Featuring distinguished faculty from Stanford Alzheimer’s Disease Research Center, this course will describe cognitive changes over the normal lifespan and review evolving concepts of dementia. We will look at what Alzheimer’s disease is and is not, what parts of the brain are affected, and why the disorder sometimes runs in families. We will consider differences among cognitive aging, mild cognitive impairment, and Alzheimer’s disease; and we will contrast Alzheimer’s disease with other disorders that sometimes lead to dementia. Modern approaches to diagnosis and treatment, new therapies, and challenges faced by Alzheimer caregivers will be discussed. Finally, our faculty speakers will talk about potential preventive strategies—both where the evidence is weak and where the evidence seems to offer hope.

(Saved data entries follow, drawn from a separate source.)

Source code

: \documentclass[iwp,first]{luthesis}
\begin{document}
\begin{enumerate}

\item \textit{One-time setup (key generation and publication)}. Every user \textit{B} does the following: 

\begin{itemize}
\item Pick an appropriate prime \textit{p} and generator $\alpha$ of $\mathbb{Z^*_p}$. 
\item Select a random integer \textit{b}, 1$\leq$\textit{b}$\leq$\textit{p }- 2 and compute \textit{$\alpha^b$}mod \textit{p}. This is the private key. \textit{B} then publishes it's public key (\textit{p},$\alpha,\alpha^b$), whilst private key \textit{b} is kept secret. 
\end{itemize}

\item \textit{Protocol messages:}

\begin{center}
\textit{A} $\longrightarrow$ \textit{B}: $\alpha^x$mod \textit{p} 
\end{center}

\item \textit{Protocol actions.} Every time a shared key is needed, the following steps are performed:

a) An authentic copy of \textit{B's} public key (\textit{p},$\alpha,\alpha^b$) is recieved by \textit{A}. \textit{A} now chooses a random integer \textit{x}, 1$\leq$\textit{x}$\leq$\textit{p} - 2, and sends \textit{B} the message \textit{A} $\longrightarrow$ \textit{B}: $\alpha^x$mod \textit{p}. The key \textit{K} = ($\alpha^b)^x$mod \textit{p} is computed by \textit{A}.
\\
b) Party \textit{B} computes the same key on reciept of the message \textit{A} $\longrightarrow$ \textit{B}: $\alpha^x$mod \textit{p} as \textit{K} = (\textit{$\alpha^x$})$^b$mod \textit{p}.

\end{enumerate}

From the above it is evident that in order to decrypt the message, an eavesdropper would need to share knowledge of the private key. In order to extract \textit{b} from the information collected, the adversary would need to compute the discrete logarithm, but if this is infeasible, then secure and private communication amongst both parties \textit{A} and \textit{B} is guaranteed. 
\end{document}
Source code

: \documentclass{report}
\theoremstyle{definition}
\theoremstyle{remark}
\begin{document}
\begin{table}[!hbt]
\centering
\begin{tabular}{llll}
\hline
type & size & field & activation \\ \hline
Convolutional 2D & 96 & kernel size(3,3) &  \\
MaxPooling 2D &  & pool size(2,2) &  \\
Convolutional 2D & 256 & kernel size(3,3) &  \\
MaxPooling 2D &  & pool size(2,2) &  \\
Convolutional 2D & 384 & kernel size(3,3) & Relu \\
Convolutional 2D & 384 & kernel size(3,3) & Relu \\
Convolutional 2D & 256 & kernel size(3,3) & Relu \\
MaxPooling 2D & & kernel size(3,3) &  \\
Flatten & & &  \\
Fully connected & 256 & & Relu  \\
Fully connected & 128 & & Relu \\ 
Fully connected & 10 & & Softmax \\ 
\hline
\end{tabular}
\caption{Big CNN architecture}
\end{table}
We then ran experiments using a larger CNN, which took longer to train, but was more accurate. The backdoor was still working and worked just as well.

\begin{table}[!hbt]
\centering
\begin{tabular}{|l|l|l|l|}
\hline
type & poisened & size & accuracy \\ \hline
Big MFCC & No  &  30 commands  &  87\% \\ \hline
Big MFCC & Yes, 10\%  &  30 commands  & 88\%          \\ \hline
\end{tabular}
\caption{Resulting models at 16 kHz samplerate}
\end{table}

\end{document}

Faculty Speakers from the Stanford Alzheimer's Disease Research Center (ADRC) include:

  • Nusha Askari, ADRC Senior Administrator
  • Carolyn A. Fredericks, Clinical Assistant Professor of Neurology & Neurological Sciences
  • Michael D. Greicius, Associate Professor of Neurology & Neurological Sciences
  • Geoffrey A. Kerchner, Adjunct Associate Professor of Neurology & Neurological Sciences; Medical Director, Early Clinical Development, Genentech
  • Elizabeth C. Mormino, Assistant Professor (Research) of Neurology & Neurological Sciences
  • Edward D. Plowey, Assistant Professor of Pathology
  • Kathleen L. Poston, Associate Professor of Neurology & Neurological Sciences
  • Hannes Vogel, Professor of Pathology and of Pediatrics
  • Maya V. Yutsis, Clinical Assistant Professor of Neurology & Neurological Sciences

Victor W. Henderson, Professor of Health Research and Policy and of Neurology and Neurological Sciences, Stanford

Victor W. Henderson’s research focuses on risk factors for cognitive aging and dementia, and on interventions to help prevent and treat these disorders. He directs the NIH Stanford Alzheimer’s Disease Research Center and co-directs the master’s degree program in epidemiology and clinical research.

Textbooks for this course:

There are no required textbooks; however, some fee-based online readings may be assigned.